Got home last night, ate a small, sensible dinner and started the unpacking process. I have very mixed feelings about all of that. I very much enjoy being home with my family. My parents are now my friends, so I get a kick out of being a guest in their house. But at the same time, it's nice to be in my own space and not mooching off their good natures anymore. Plus, I am remodeling my basement over January, and I'm excited to get going on that. Yay!
Anyway. Having been gone for nearly two weeks means I haven't had access to my scale. Some people would say that's liberating and it's bad for one's health to weigh one's self every day. But I say they are wrong. I like weighing myself every morning. For me, it's just a nice, regular reminder of where I am and how far I've come. If my number goes up, I just think about what caused it and move on, knowing it will even out again so long as I'm good most days and bad only a few days per week. Typically I can contribute a gain to water or...solid...retention issues. Ha! Weighing doesn't feel like an obsession to me. It's just a daily marker.

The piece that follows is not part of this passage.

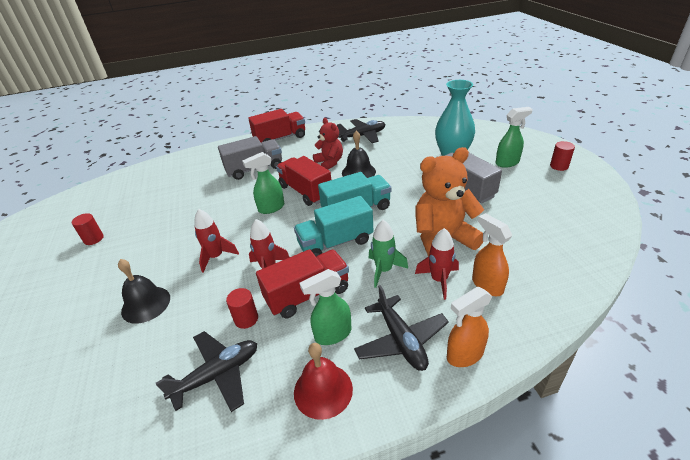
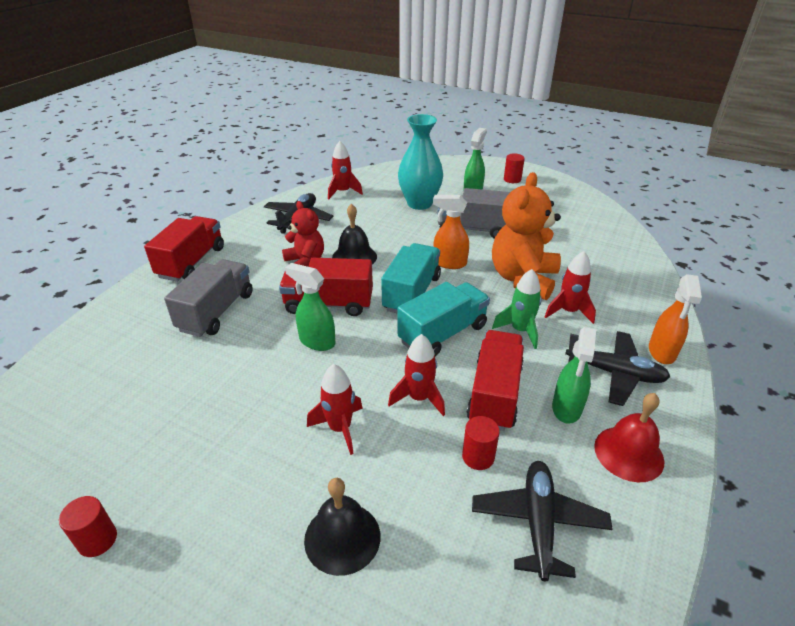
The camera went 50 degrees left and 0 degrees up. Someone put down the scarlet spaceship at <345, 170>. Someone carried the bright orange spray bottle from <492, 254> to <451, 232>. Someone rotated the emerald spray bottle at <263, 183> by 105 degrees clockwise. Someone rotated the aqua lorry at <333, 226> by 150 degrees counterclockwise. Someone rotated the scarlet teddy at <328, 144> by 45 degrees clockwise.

Not having that for two weeks was, I admit, a little unnerving. I had no idea how much damage all those cookies and other sweets were doing. I couldn't tell whether I was going to come home up two pounds or five. I felt like my jeans were a little tighter, but I also know I have a tendency toward paranoia. But as I posted before, I decided just to roll with it and enjoy myself. I was willing to pay the consequences and re-regulate when I got home.
Well. This morning was The Day. Accountability Day. I got up, peed (hey--that's extra weight!), took off my pajamas, and stepped on. Deep breath. Look down. Tada!! I was up 1.5 pounds. That's NOTHING! Considering how frequently naughty I was, that is NOTHING. And then, my scale measures water weight, and it said I'm 65% water. I'm usually around 56-58%. I'm sure it's probably not terribly accurate, but there's always a shift in the percentage when I've had too much wine or haven't had enough water, so I figure it's a decent rough guide to where I am. If that's the case, that means I'm probably up 1.5 pounds just in water. If I'm good about drinking water this week, I have a feeling I'll be no worse for the wear after the two weeks' indulgence.
How awesome is that? The risk, of course, is that I'll start more frequently justifying madness because I didn't have much damage, but I don't think that's a major concern. I'm actually excited to return to healthy eating this week. I'm already planning to go to the grocery store to buy fruit and vegetables. Hurrah!
That is totally awesome but somehow, the other five pounds found their way to my house. Can you stop by and pick them up? :)
ReplyDeleteGreat job!!!!!
I'm going to go ahead and let you keep it. :) But I'm sure you'll find a good way to be rid of it soon! Donate it, toss it!